Xénophobie et perte des valeurs

Habitant à Genève, je ne peux que constater la montée du sentiment anti-Français chez les Suisses. J’ai été confronté plusieurs fois à des insultes xénophobes au cours des dernières années. À chaque fois, cela m’a complètement décontenancé, parce que je me considère comme bien intégré. Comme beaucoup de Français vivant à Genève, je me sens presque plus Suisse que les Suisses. Si je vis ici, ce n’est pas seulement pour m’éloigner de l’hystérie qui règne en France, c’est parce que j’adhère profondément aux valeurs de la société helvétique, le respect, la confiance, l’ordre, le travail, la liberté et la responsabilité individuelle.

Je comprends le souci des Suisses de préserver leur identité, et je trouve qu’ils y arrivent plutôt bien, en premier lieu grâce à l’école qui intègre remarquablement les enfants d’étrangers, et en fait des citoyens respectueux de la société dans laquelle ils vivent. Les Suisses sont fiers de leur pays et de ses valeurs. Ici, vous pouvez mettre le drapeau national à votre fenêtre, cela ne surprendra personne. Ici, règne la démocratie directe, qui permet au peuple souverain de décider sur tous les sujets. La Suisse sûre de ses valeurs, et historiquement terre d’accueil (au moins depuis le temps de huguenots) aurait tort de s’abandonner à la tentation xénophobe. Elle est suffisamment forte pour maîtriser son avenir. À la différence de la France, elle est indépendante, ayant eu la bonne idée de se tenir à l’écart de la construction bureaucratique européenne.

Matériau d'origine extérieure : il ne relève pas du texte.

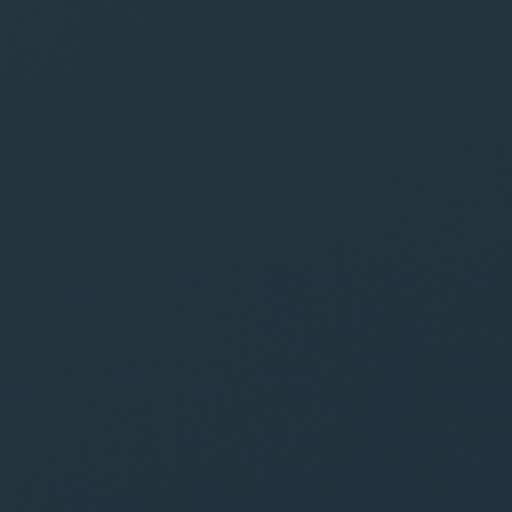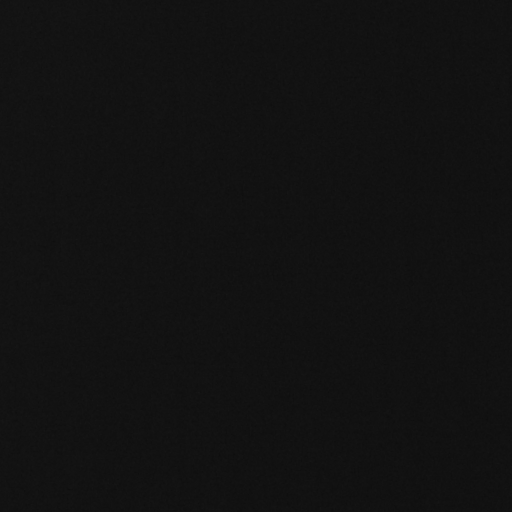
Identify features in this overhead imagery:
park: (256, 256)
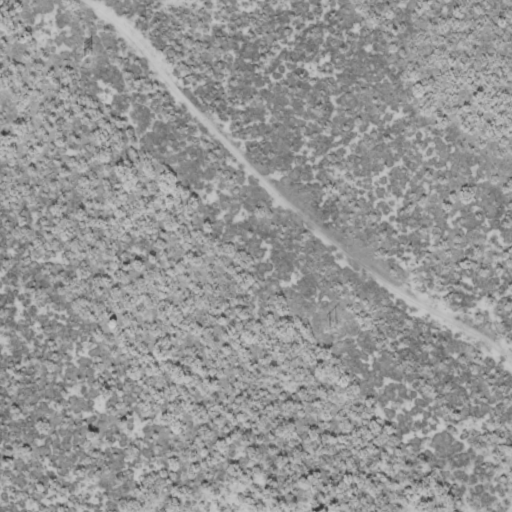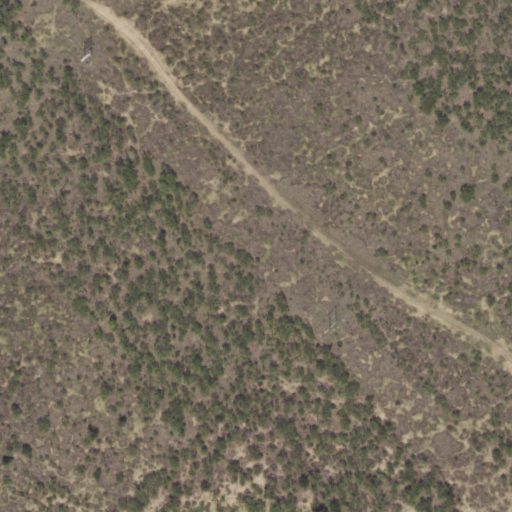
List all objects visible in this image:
power tower: (88, 58)
road: (277, 198)
power tower: (330, 326)
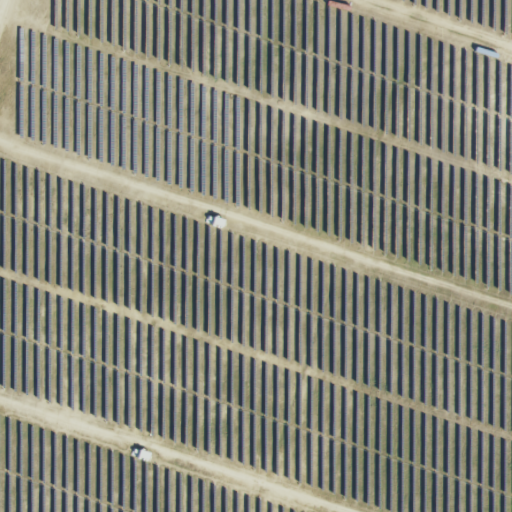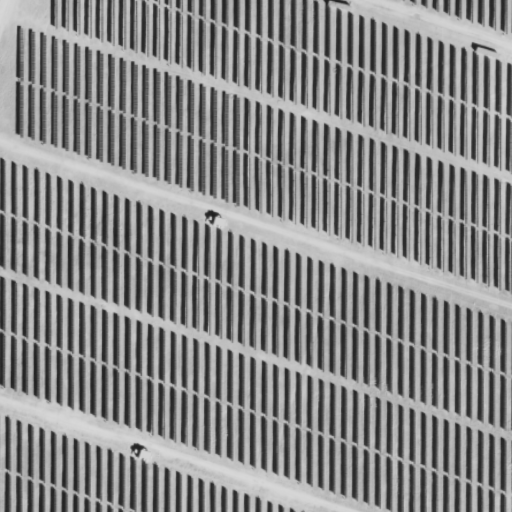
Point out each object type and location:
solar farm: (256, 255)
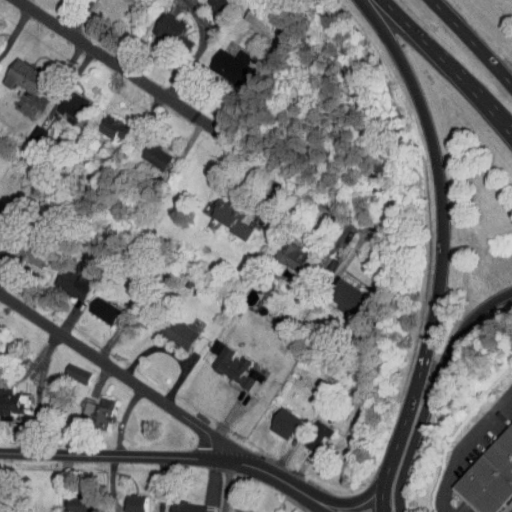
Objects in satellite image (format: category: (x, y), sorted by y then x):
building: (207, 1)
building: (246, 13)
road: (80, 16)
building: (158, 22)
road: (424, 41)
road: (472, 42)
road: (197, 51)
building: (221, 60)
building: (15, 70)
building: (62, 98)
road: (488, 110)
road: (200, 119)
building: (104, 122)
building: (145, 150)
building: (221, 212)
road: (444, 249)
building: (22, 250)
building: (284, 252)
building: (62, 277)
building: (335, 291)
building: (93, 304)
building: (168, 327)
building: (224, 362)
building: (65, 368)
road: (131, 381)
road: (431, 387)
building: (5, 398)
building: (87, 406)
building: (273, 418)
building: (307, 429)
road: (461, 445)
road: (131, 456)
building: (485, 466)
building: (491, 477)
road: (290, 488)
building: (124, 498)
building: (70, 499)
building: (177, 504)
road: (355, 505)
road: (318, 507)
road: (325, 507)
building: (224, 511)
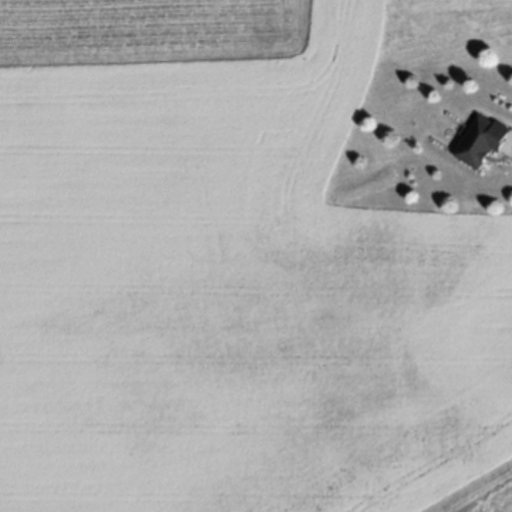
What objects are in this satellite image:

En France, la situation est tout autre. L’école est incapable d’intégrer les enfants d’immigrés, la « laïcité » fait office de cache-sexe pour masquer la disparition quasi-totale des valeurs traditionnelles. Il ne reste que la « solidarité », ce guichet de distribution d’aides publiques en tous genres, qui arrose les étrangers en situation irrégulière autant que les nationaux. La France a honte de son drapeau, sauf quand une équipe black-blanc-beur remporte une coupe du monde. Et les Français sont ulcérés d’être gouvernés depuis des décennies par les mêmes énarques « UMPS » et les fonctionnaires bruxellois. Les politiques français mentent pour se faire élire puis se moquent de leurs électeurs. Quand ils consultent le peuple comme sur la constitution européenne, ils ne tiennent même pas compte de son opinion.

Je comprends donc aussi le souci des Français qui voudraient retrouver la liberté pour leur pays et rendre le pouvoir au peuple. Qui voudraient renouer avec les valeurs fondatrices : Liberté (individuelle et collective), Égalité (égalité des chances, et non pas égalitarisme), Fraternité (la vraie, celle qu’on choisit). Mais je ne crois pas du tout que le FN soit porteur de ces valeurs.

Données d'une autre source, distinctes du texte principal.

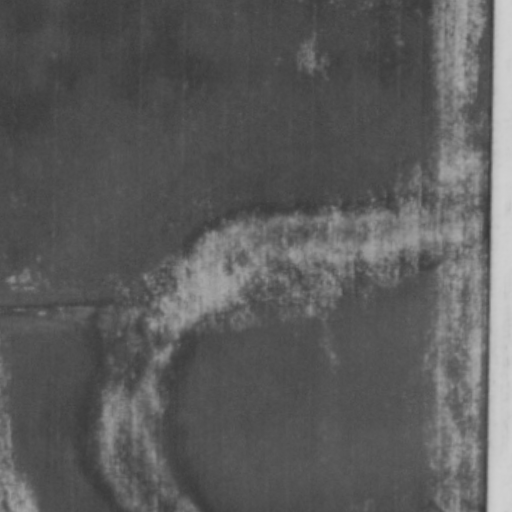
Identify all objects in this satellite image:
crop: (256, 256)
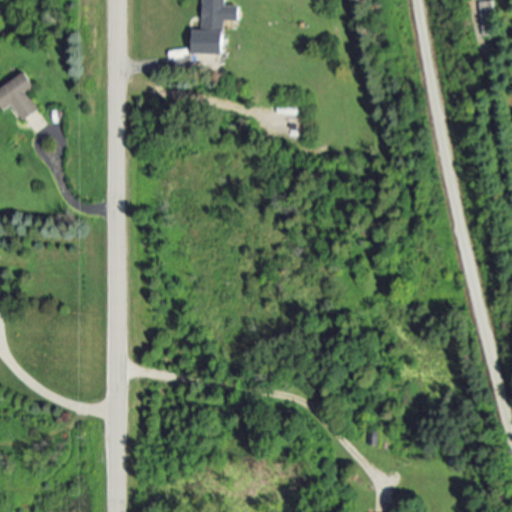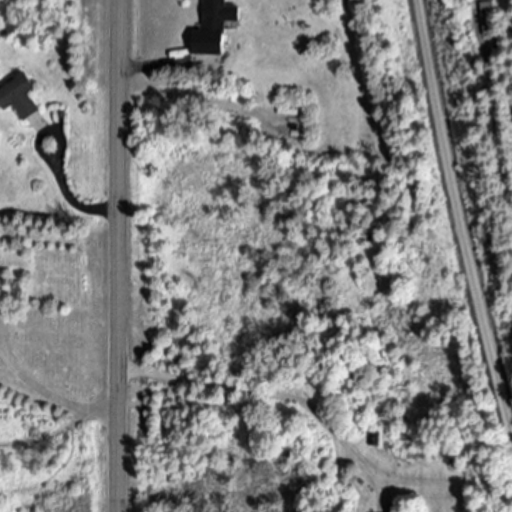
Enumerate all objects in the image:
building: (218, 26)
road: (150, 63)
building: (21, 96)
road: (70, 196)
road: (460, 212)
road: (117, 255)
road: (48, 396)
road: (264, 397)
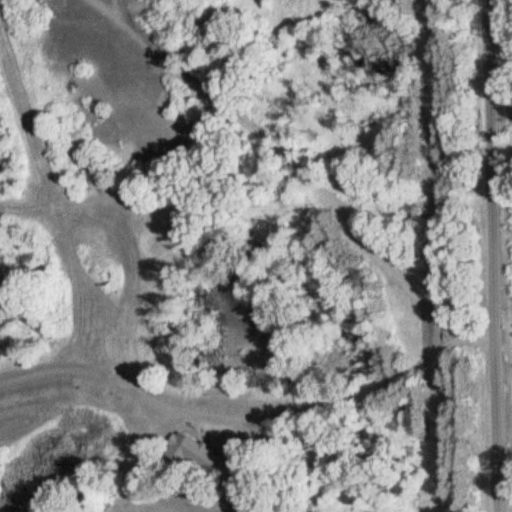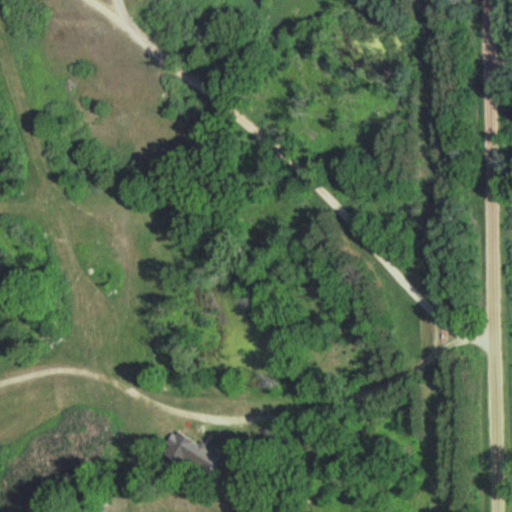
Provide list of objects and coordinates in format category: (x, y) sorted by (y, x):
road: (127, 15)
road: (503, 63)
road: (295, 173)
road: (498, 255)
road: (237, 418)
road: (506, 480)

Défense de la souveraineté oui, mais comment ?

Les partis « anti-système », FN en France, MCG à Genève, et UDC dans toute la Suisse, opèrent dans un contexte politique différent, très consensuel et fédéral en Helvétie, clanique et centralisé dans l’Hexagone. Ils ont en commun la volonté de défendre les intérêts des indigènes, ce que je trouve respectable s’il n’y a pas de racisme ni de xénophobie. Mais ils se distinguent fortement par leur idéologie, conservatrice-libérale d’un côté, socialiste de l’autre.

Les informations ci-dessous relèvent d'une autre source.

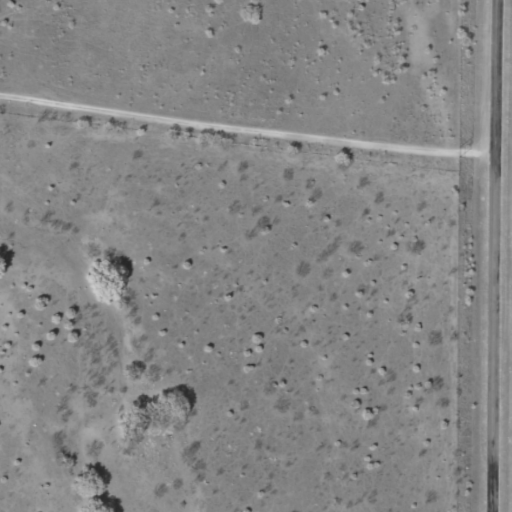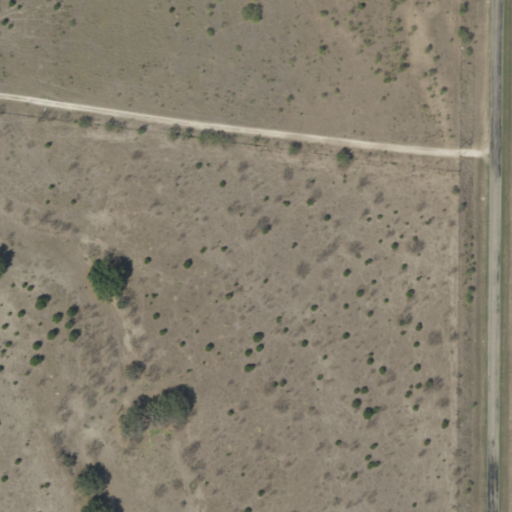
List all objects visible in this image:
road: (498, 256)
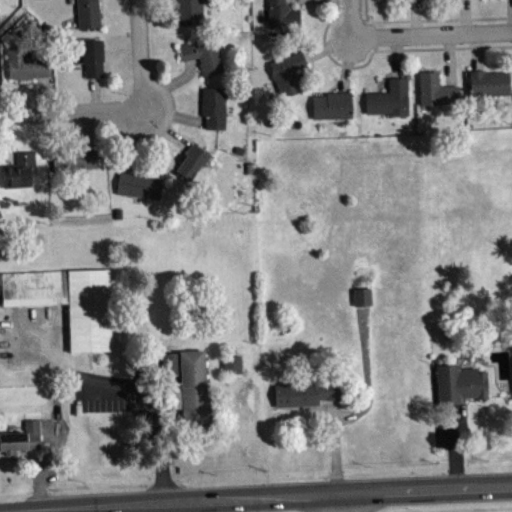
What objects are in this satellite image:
building: (466, 0)
building: (493, 0)
building: (417, 1)
building: (188, 12)
building: (87, 13)
building: (281, 14)
building: (191, 15)
road: (426, 15)
building: (90, 16)
building: (284, 19)
road: (349, 19)
road: (430, 35)
road: (371, 36)
road: (383, 50)
road: (139, 54)
building: (201, 56)
building: (89, 57)
building: (92, 62)
building: (206, 62)
building: (26, 64)
building: (29, 70)
building: (286, 72)
building: (290, 79)
building: (488, 83)
building: (435, 89)
building: (492, 89)
building: (439, 95)
building: (389, 98)
building: (331, 104)
building: (392, 104)
building: (213, 106)
building: (334, 111)
road: (72, 112)
building: (217, 112)
building: (73, 159)
building: (191, 161)
building: (78, 166)
building: (195, 167)
building: (18, 170)
building: (22, 176)
building: (137, 184)
building: (142, 190)
building: (361, 296)
building: (66, 300)
building: (365, 302)
building: (69, 306)
building: (511, 362)
building: (231, 363)
building: (459, 383)
building: (187, 385)
building: (191, 389)
building: (462, 389)
building: (304, 392)
building: (308, 397)
road: (158, 413)
road: (339, 428)
building: (21, 437)
building: (23, 444)
road: (255, 497)
road: (340, 502)
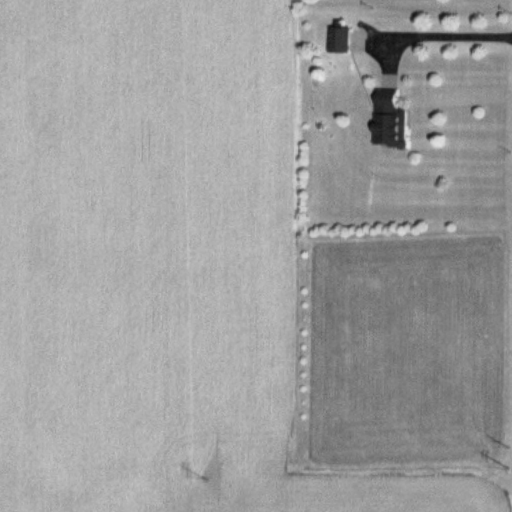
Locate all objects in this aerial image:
road: (437, 33)
building: (339, 39)
building: (389, 119)
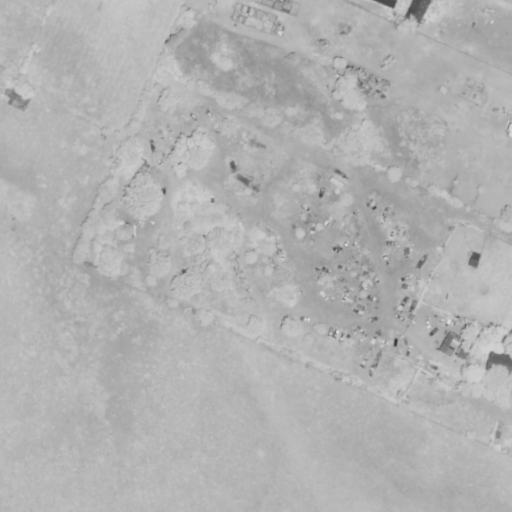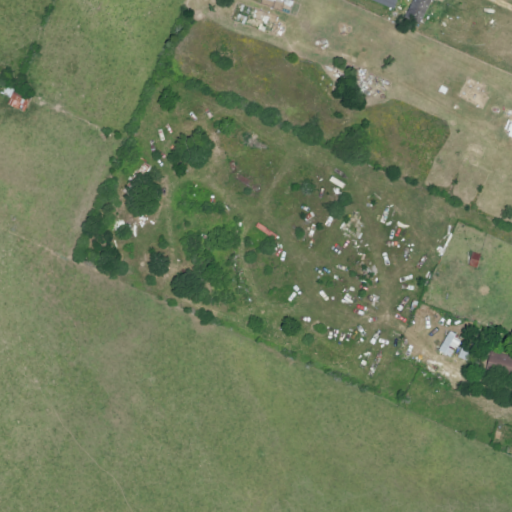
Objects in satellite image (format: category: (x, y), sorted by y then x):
road: (503, 3)
building: (422, 10)
building: (22, 101)
building: (510, 128)
building: (454, 344)
building: (502, 361)
road: (476, 380)
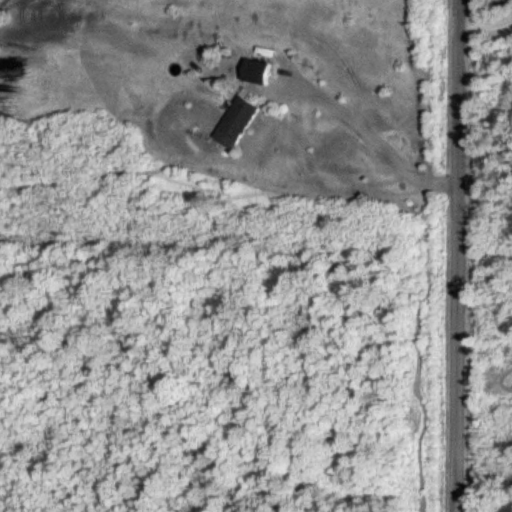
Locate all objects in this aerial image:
road: (485, 23)
building: (241, 121)
road: (355, 134)
road: (455, 255)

À Genève, le MCG dérape quand il compare les frontaliers à une « épidémie loin d’être éradiquée ». Mais en pratique, son programme est plutôt modéré : préférence à l’embauche dans les administrations pour les résidents genevois, lutte contre « les exploiteurs des prestations sociales », rétablissement de l’enseignement de l’instruction civique et de l’histoire suisse dans les établissements scolaires, mais aussi promotion de « l’esprit d’entreprendre » dès l’école primaire.

L’UDC, le national-libéralisme

L’UDC, premier parti de Suisse (26% des voix), a un programme que je qualifierai de national-libéral. Il s’oppose à « l’immigration de masse » et milite pour l’expulsion des étrangers criminels (ce que le peuple a voté). Il veut des « institutions sociales solides grâce à la lutte contre les abus des faux invalides et autres fainéants ». Mais il défend aussi la démocratie directe, le fédéralisme, la subsidiarité, la propriété privée et la sphère privée, « contre un État tout-puissant et centralisateur ». Son programme économique insiste sur « plus d’économie de marché et moins de bureaucratie ».

Les deux partis suisses, qui étaient d’ailleurs unis aux élections précédentes à Genève, proposent donc une politique assez similaire, combinant la préférence nationale, et le libéralisme.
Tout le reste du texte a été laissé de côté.